You can have your star players, be they named West or Hundley or Jordan or James, be the sport be named basketball or football, but just having a star doesn’t guarantee you a championship.

Ask West Virginia’s own Jerry West, who went witn the Mountaineers to the Finals of the NCAA Tournament and eight times got his NBA team, the Los Angeles Lakers, to the NBA Finals before he finally took home the trophy and it took pairing him with a fellow named Wilt Chamberlain to do it.

You might say no man is an island, even a member of the NHL Islanders.

That is what makes coaching and/or sitting in the chair of the general manager of a professional team so challenging and interesting, for you become a kid with a puzzle in front of you, trying to find the pieces that fit together. You can’t force it, round pieces don’t go into square holes, so you need to figure out why this player goes along with the system you have installed, with the culture of your program ... and that he can work with the star around whom all else orbits.

We bring this up because we are in an intriguing time at West Virginia, in the midst of the recruiting season when football coach Neal Brown is trying to put together a roster for two and three years down the road while, in the basketball office, Bob Huggins is trying to put this year’s team together without really knowing the personnel he will have.

Here’s the deal. It’s easy to spot the Pat Whites and Steve Slatons of the world, although both LSU and Maryland might argue, for they had White and Slaton all but wrapped up at their schools before letting them get away to West Virginia.

What’s hard is finding the supporting cast, the Don Vincents of the world, good players who are team players and who fit what you are trying to do.

You have Michael Jordan, yes, but you put him with Dennis Rodman and it’s a match made in heaven, even though it’s hard to see that at a surface glance.

I was working in Cincinnati when they were putting the Big Red Machine together. They had Johnny Bench and Pete Rose and Tony Perez on the way to the Hall of Fame but they couldn’t get over the top, not until they brought in not Joe Morgan, who did all the things those guys didn’t do and was coming to the place that could bring that out of him, and added a clutch pitcher and centerfielder to go along with it.

They went from a locker room of talented players who couldn’t win it all to a locker room full of winners who couldn’t be stopped.

That is why it’s important to Bob Huggins that Sean McNeil opts to return for another year.

Would he like to have Deuce McBride back, too? Of course. He would be the star that this team would be built around, but it’s highly possible that he will wind up in the NBA, such is his talent.

If he returns, McNeil becomes even more important than if he doesn’t for he is that kind of complementary player who can lift the level of the team with his outside marksmanship and effort while keeping opponents from being able to guard an offense that consists of McBride, McNeil and Taz Sherman.

If McBride leaves for the NBA, Huggins will be breaking in a new point guard, one who doesn’t have the experience or scoring ability that McBride takes with him to the NBA, so McNeil’s presence becomes even more important ... balancing off the scoring of Sherman with an equal threat that must be covered with an attitude that oozes confidence and a work ethic that will help push the whole team forward.

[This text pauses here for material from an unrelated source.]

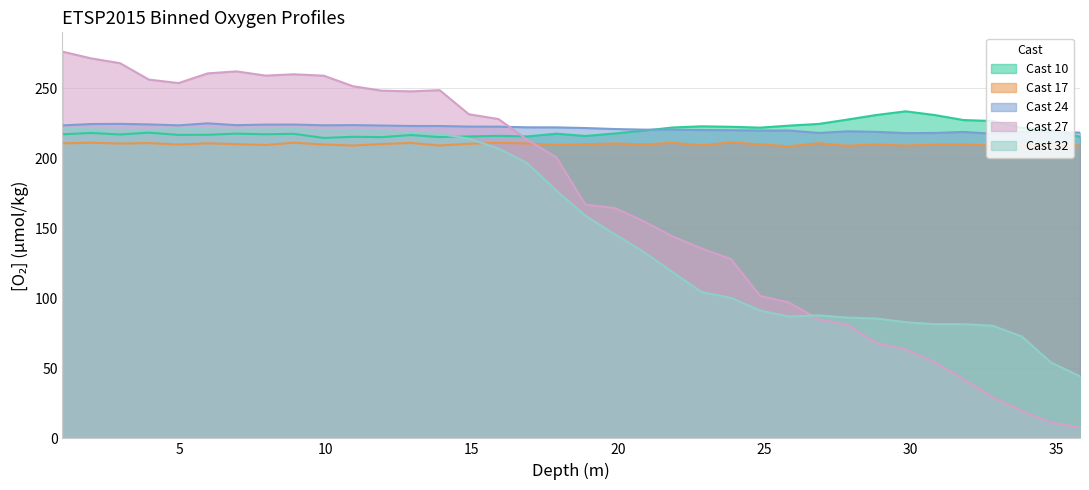

Where is the first local minimum for Cast 17?

2.98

This is something Huggins has always understood. He loves role players ... the Joe Mazzullas, Juwan Statens, Casey Mitchells, Gabe Osabuohiens of the world.

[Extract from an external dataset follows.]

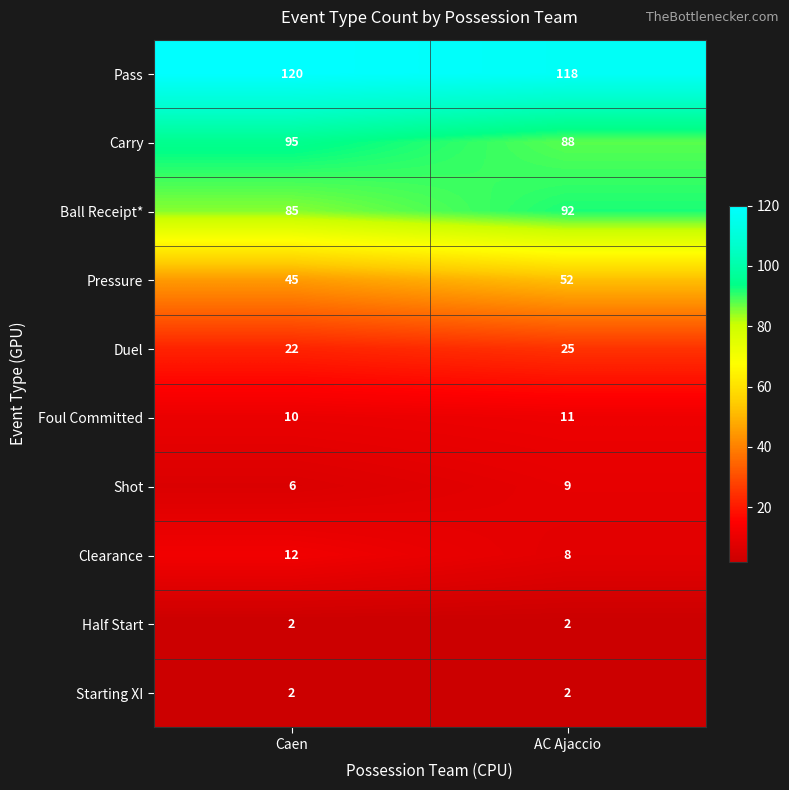

What is the lowest value of the Foul Committed series?

10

It’s no different with Brown’s football team. Zach Frazier is a star being born in the middle of the line, but he’s no better than the guards on either side of him and what’s important with him is that he knows that and accepts it.

It goes for every player on the field, really. A quarterback is no better than the people he throws to or than those who give him time to make those throws. Leddie Brown, as you saw two years ago, can’t go it without blockers.

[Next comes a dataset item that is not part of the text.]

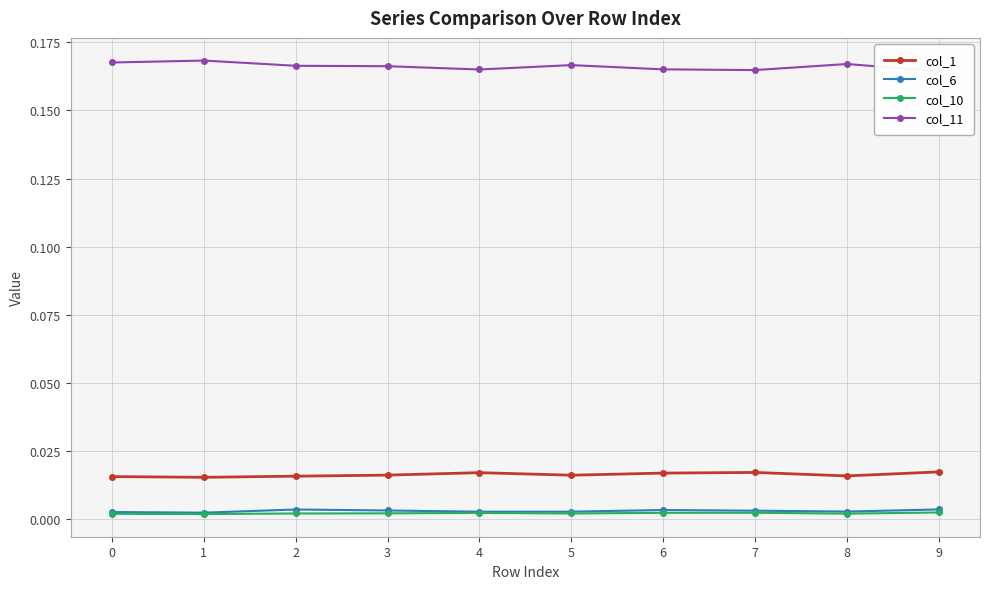

Rank the series by their maximum value, from highest to lowest.

col_11, col_1, col_6, col_10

That’s what makes sports so much a part of our fabric as a nation, for we can worship our superstars while, at the same time, understanding that someone has to pass them ball, someone has to screen for them.

Golf and tennis are wonderful games but they are one man against the world while team sports are a community activity, they mirror the family you live in, the office you work in, the church you belong to because of that you identify with them and while you may cheer loudest and longest for the star, it is the hard-working supporting cast you can identify with the most.

It’s good to be reminded about that sometimes.